A Mariner official also said there are concerns about Rivera's arm. There were suspicions the 27-year-old right-hander had shoulder trouble late in the season. Rivera had 43 saves, appeared in 66 games and was 6-4 with a 1.88 earned-run average.
Seattle was looking for 1996 AL Cy Young winner Pat Hentgen from Toronto in a deal for Johnson. But the Blue Jays offered pitcher Juan Guzman and outfielder Shawn Green, a Toronto source said. The Mariners reportedly sought Jose Cruz Jr., the rookie they traded in July for relievers Paul Spoljaric and Mike Timlin.
While the Yankees dangled Rivera, they might have refused to consider a Seattle request for left-handed starter Andy Pettitte.
The word is that George Steinbrenner will put a pile of money in a deal for a pitcher and might have done so to the Mariners, along with Rivera. He is making the same offer to Florida in discussions about right-hander Kevin Brown and to Montreal for right-hander Pedro Martinez.
Seattle can use the money, but it wants young and talented players who can help in 1998, ideally a starter and a left-handed-hitting outfielder or first baseman.
Chances are business will pick up for Seattle when Montreal trades Martinez and Florida trades Brown, both highly regarded starters. Both could be dealt as soon as tomorrow night - Martinez almost certainly to the Yankees, Cleveland, San Diego or Boston - when trades can be announced after the expansion draft.

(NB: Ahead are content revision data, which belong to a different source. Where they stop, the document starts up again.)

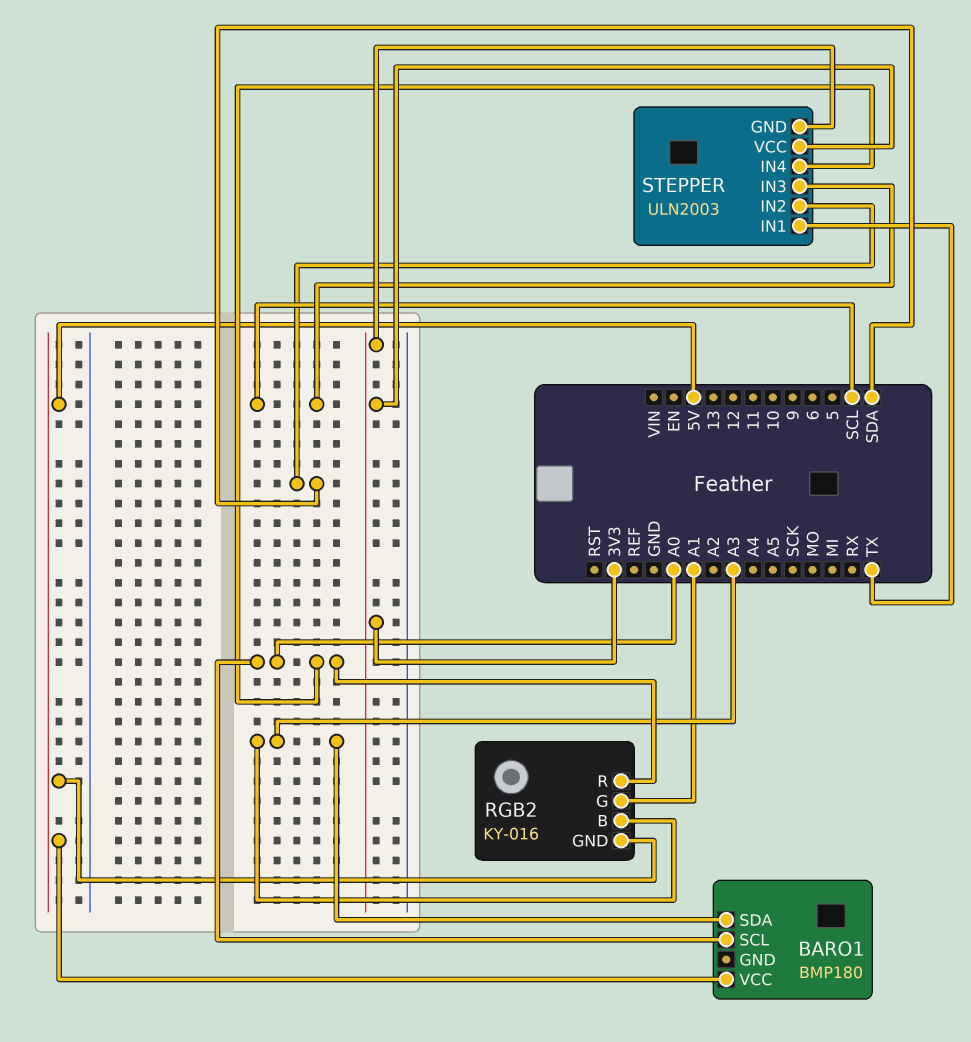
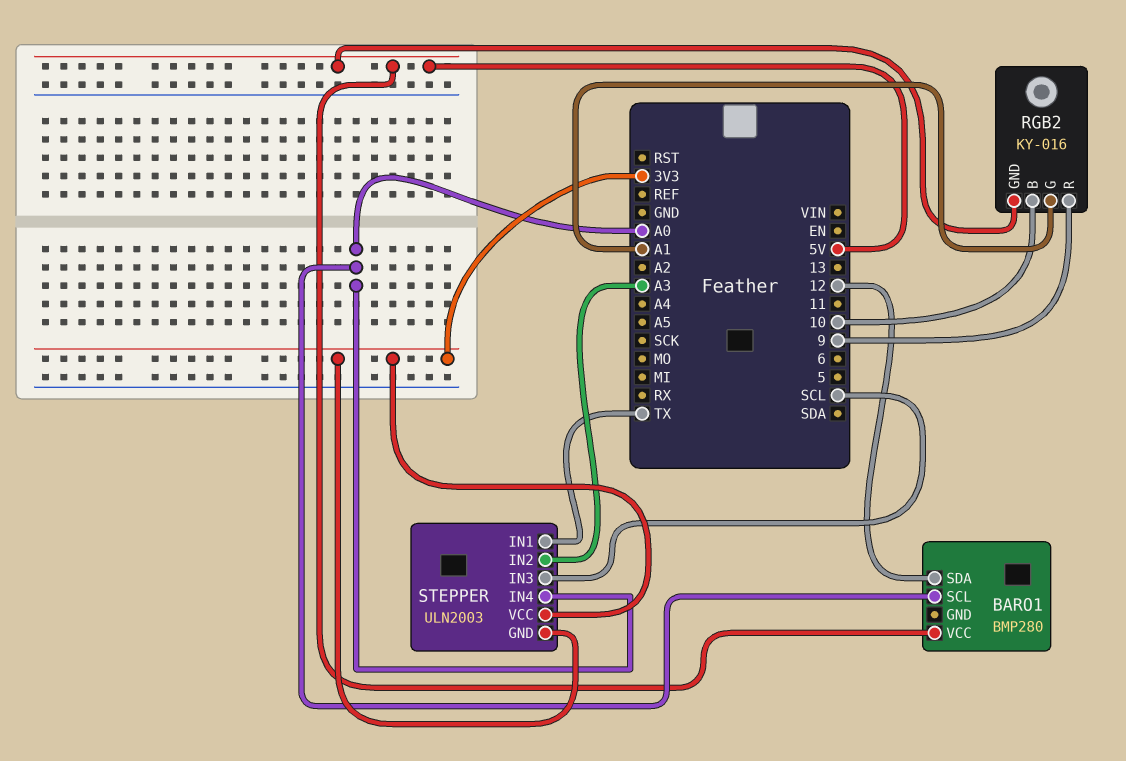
BARO1: BMP180 -> BMP280
BARO1 pin SDA: A3 -> 12
RGB2 pin B: A3 -> 10
RGB2 pin R: A0 -> 9
STEPPER pin IN2: SDA -> A3

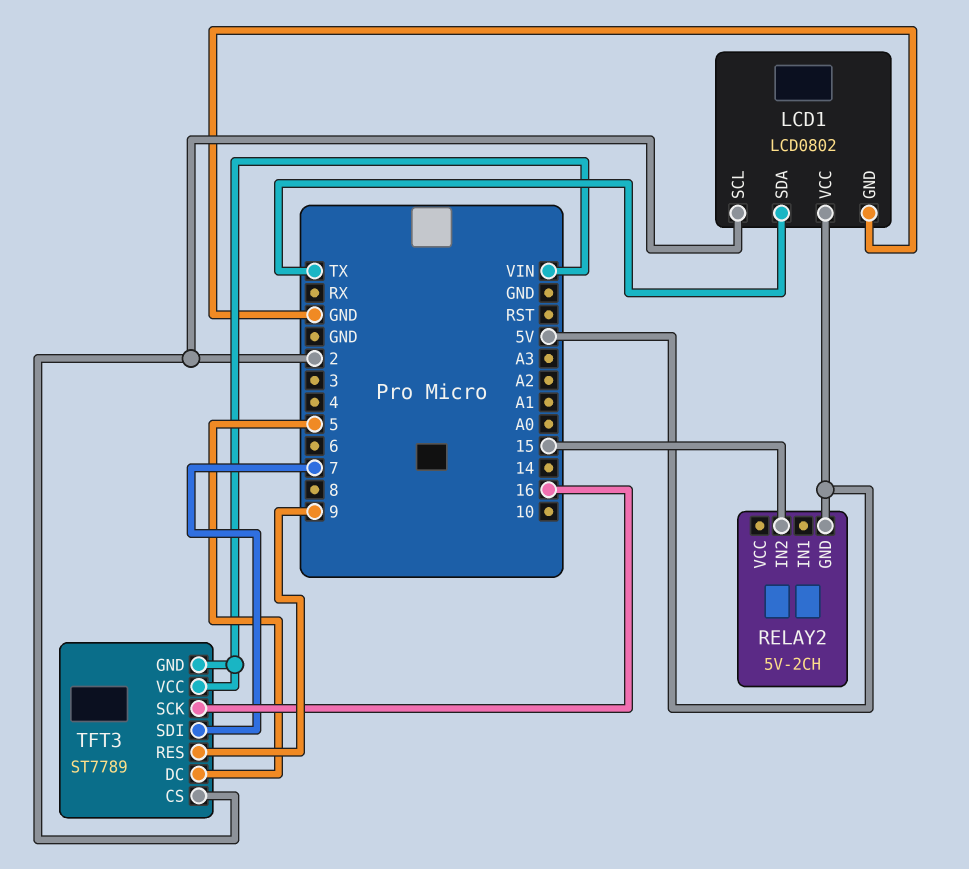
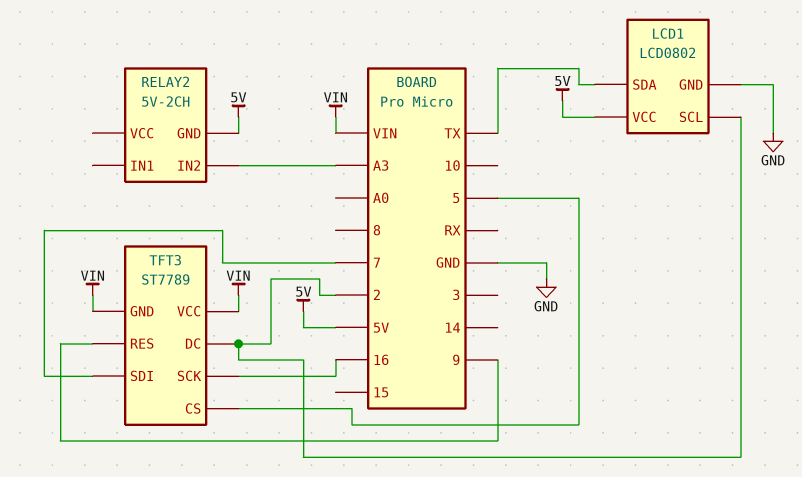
RELAY2 pin IN2: 15 -> A3
TFT3 pin CS: 2 -> 5
TFT3 pin DC: 5 -> 2

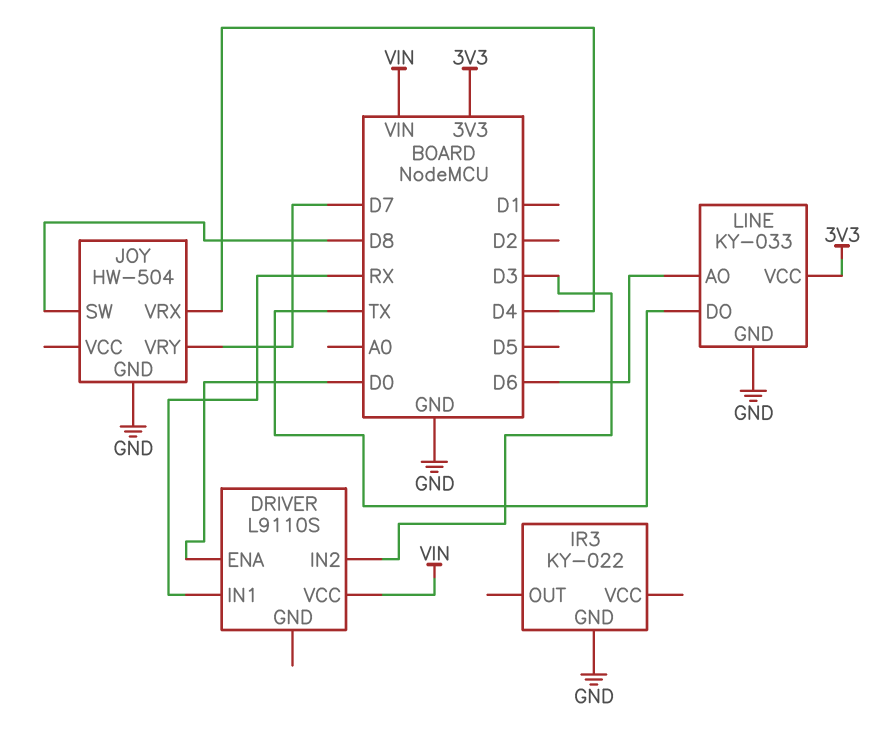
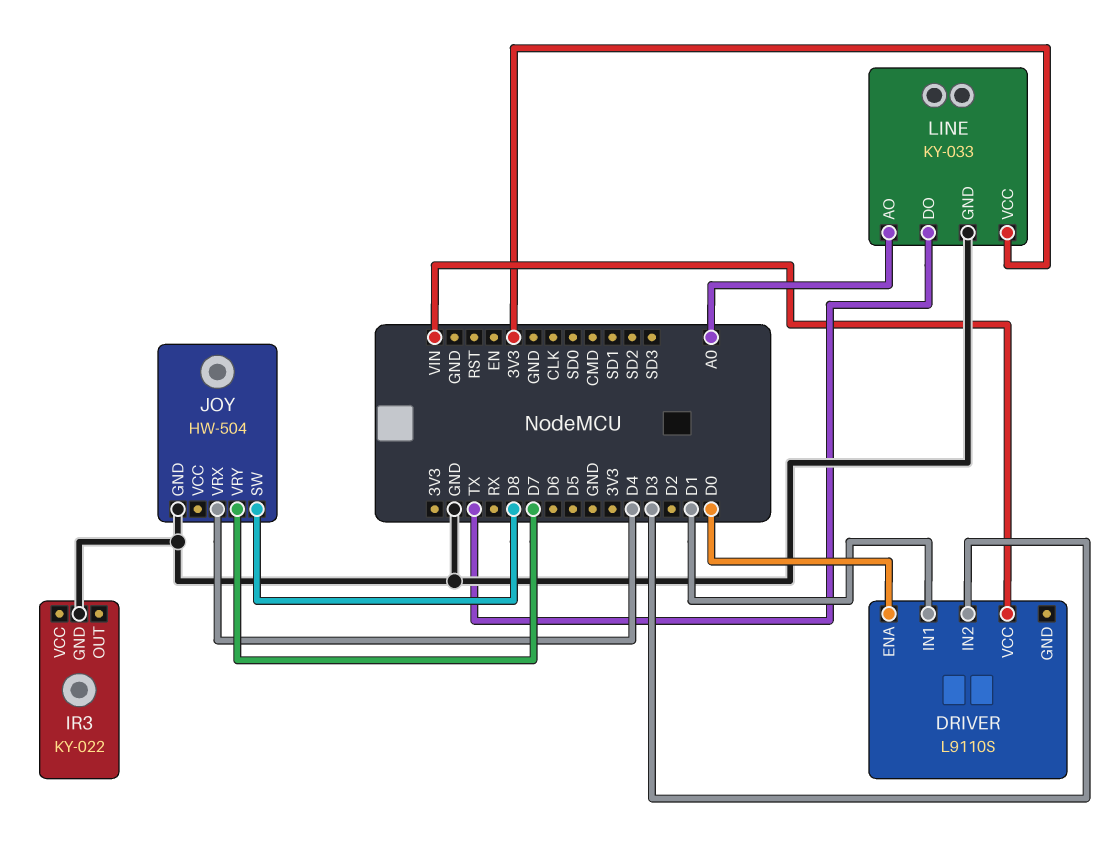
DRIVER pin IN1: RX -> D1
LINE pin AO: D6 -> A0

"No guarantees of that," said Lee Pelekoudas, Seattle's assistant GM. "Right now, there's nothing imminent for us, nothing on the table."
If nothing breaks for Seattle today, it isn't likely to come together tomorrow when all clubs will focus on the expansion draft in Phoenix, which starts at 1 p.m. (PST).
Although each club's protected list is confidential, made available only to the two expansion teams, the Tampa Bay Devil Rays and Arizona Diamondbacks, the Mariners' list is not hard to guess.
It is heavy on major leaguers, with outfielder Shane Monahan as the only minor-league prospect protected. Monahan hit .302 at Class AA Memphis with 12 homers and 14 stolen bases (.294 in 12 games with Tacoma).
Seattle's likely list of protected major-league players:
Pitchers (8): Johnson, Jeff Fassero, Jamie Moyer, Heathcliff Slocumb, Paul Spoljaric, Bobby Ayala, Mike Timlin, Ken Cloude.
Catchers (1): Dan Wilson.
Infielders (3): Alex Rodriguez, Russ Davis, Edgar Martinez.
Outfielders (2): Ken Griffey Jr., Jay Buhner.
Each expansion club will draft 35 players. Each current team will lose at least two players, and seven of them will lose a third. After losing a player, each team will add three players to its protected list.
Woodward said he isn't worried about the players his club will lose. Yet the Mariners figure to wince if infielder Andy Sheets or outfielder Raul Ibanez is taken.
Others expected to be left unprotected for the draft: right-handers Bob Wolcott, Felipe Lira and Edwin Hurtado; outfielder Rich Amaral, Rob Ducey and Lee Tinsley; and infielder Brent Gates.
Sheets currently is the only insurance they have at shortstop behind Rodriguez.
Ibanez currently is tearing up the Puerto Rican winter league, hitting .364 through Saturday. He hit .304 with 84 runs batted in for Tacoma last year.
In addition to their interest in closer Randy Myers, Seattle has inquired about two first basemen, John Olerud and David Segui, both of whom have Seattle ties.
Olerud, 29, had 102 RBI for the Mets last season and is an Eastside native and former standout player at Washington State.
Segui, 31, is the son of Diego Segui, who started for the Mariners in their first gameat the Kingdome on April 6, 1977. David Segui hit .307 with 21 home runs for Montreal last season.
Olerud told the Mets late in the season that before he agreed to return to them, he wanted to find out if Seattle was interested. The Mariners are, but not for the $13.5 million for three years he reportedly was offered by the Mets a week ago.